Notibras

Oswald de Andrade, gênio, rebelde e… chato

Muito já foi dito e é conhecido sobre José Oswald de Sousa de Andrade, paulista, nascido em 11 de janeiro de 1890. Um dos fundadores do modernismo brasileiro, figura importante na poesia, no teatro e na prosa, foi preso treze vezes, casou-se cinco, tendo entre suas esposas Tarsila do Amaral e Pagu, e foi pai de quatro filhos.

Foi um personagem cuja genialidade literária dividia espaço com uma vida marcada por contradições e excessos. Herdeiro de uma família abastada, formou-se em Direito, mas nunca exerceu a profissão. Preferiu dedicar-se à boemia, às viagens e à escrita, sempre movido por uma inquietação intelectual que o colocava em constante conflito com o meio em que vivia. Amava provocar. Sua pena foi arma de guerra contra o conservadorismo literário, mas também contra os próprios colegas modernistas quando julgava que haviam se desviado do espírito de ruptura. Oswald fazia da polêmica um método e, da ironia, uma forma de expressão filosófica.

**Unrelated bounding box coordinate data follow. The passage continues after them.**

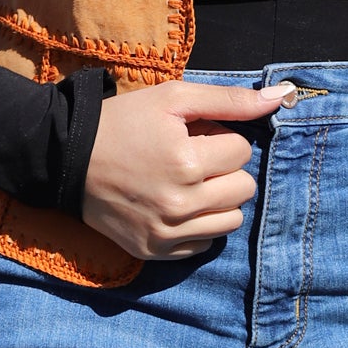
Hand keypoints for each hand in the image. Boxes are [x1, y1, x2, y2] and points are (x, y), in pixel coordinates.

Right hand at [82, 78, 290, 261]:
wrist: (67, 159)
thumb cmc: (123, 123)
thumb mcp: (173, 98)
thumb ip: (229, 99)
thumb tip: (280, 97)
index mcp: (187, 162)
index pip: (241, 151)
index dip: (220, 138)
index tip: (194, 136)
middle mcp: (180, 204)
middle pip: (243, 188)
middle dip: (225, 170)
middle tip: (193, 159)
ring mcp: (168, 233)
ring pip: (231, 221)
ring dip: (219, 200)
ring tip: (189, 184)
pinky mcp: (156, 251)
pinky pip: (205, 243)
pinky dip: (199, 225)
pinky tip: (176, 206)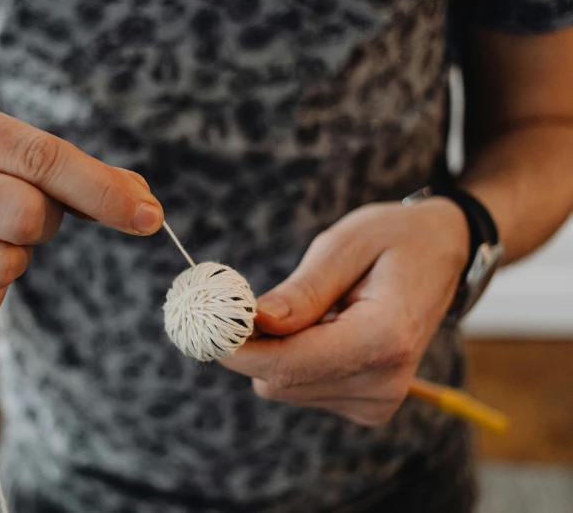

Considerava-se ocupante da primeira posição na literatura nacional. Por trás da imagem pública de vanguarda, havia um homem de temperamento instável, muitas vezes arrogante e contraditório. Era capaz de defender ideias marxistas enquanto mantinha hábitos de elite. Criticava o academicismo, mas buscou reconhecimento institucional na Academia Brasileira de Letras, para a qual se candidatou em 1940, laureado com apenas um voto, dado por Cassiano Ricardo, a quem considerava um dos maiores poetas do Brasil, ao lado de Drummond. Já Manuel Bandeira era, para ele, um chato que fizera seis poemas muito bons e, depois, montou e seguiu cavalgando em cima deles, enquanto Cecília Meireles era autora de livros que sequer deveriam ter sido publicados, assim como os de Nelson Rodrigues, a quem chamava de teatrólogo analfabeto.

Dizia que, no Brasil, havia romances, mas não romancistas, pois não via regularidade na qualidade das obras literárias. Esta qualidade atribuía a obras como S. Bernardo, de Graciliano Ramos, Jubiabá, de Jorge Amado, e Marafa, de Marques Rebelo.

— Às vezes, surgem livros formidáveis, que a gente jura não ter sido escrito pelos autores, muitas vezes uns calhordões.

Suas constantes brigas afastaram amigos e parceiros intelectuais. Mesmo Mário de Andrade, com quem partilhou o núcleo inicial do modernismo, distanciou-se após desentendimentos ideológicos e pessoais. Essa mesma intensidade o levou a rompimentos passionais e a crises financeiras frequentes, que contrastavam com o brilho de sua figura pública.

Simpatizou com o comunismo e chegou a filiar-se ao Partido Comunista Brasileiro na década de 1930, mas logo se desiludiu com a rigidez partidária. Sua adesão parecia mais estética do que doutrinária: via no marxismo uma extensão do gesto antropofágico, a possibilidade de “devorar” o capitalismo e reinventar o Brasil. Contudo, sua atuação foi criticada por militantes e intelectuais de esquerda, que o viam como um burguês excêntrico e pouco comprometido com as lutas sociais reais. Essa ambiguidade o isolou tanto da elite conservadora quanto dos círculos revolucionários.

Nos últimos anos de vida, Oswald de Andrade mergulhou em reflexões filosóficas e espirituais, buscando sentido num mundo que já não respondia ao seu ímpeto iconoclasta.

Polemista implacável, crítico mordaz dos contemporâneos, no final declarou que a vida era devoração pura, e só havia uma conduta a seguir, o estoicismo. Segundo ele, a devoração presidira a vida das sociedades primitivas, muito superiores às ditas civilizadas, que se serviram do messianismo para estabelecer a servidão de corpos e espíritos, além de ilusões de toda espécie.

Quando completou 60 anos, declarou-se “sex-appeal-agenário”.

Morreu aos 64, no dia 22 de outubro de 1954, amado e odiado, admirado e ridicularizado, mas nunca ignorado. Sua “antropofagia”, mais que um manifesto literário, permanece como símbolo do desejo de o Brasil devorar o mundo para reinventar-se.

…………………..

Cassiano Condé, 82, gaúcho, deixou de teclar reportagens nas redações por onde passou. Agora finca os pés nas areias da Praia do Cassino, em Rio Grande, onde extrai pérolas que se transformam em crônicas.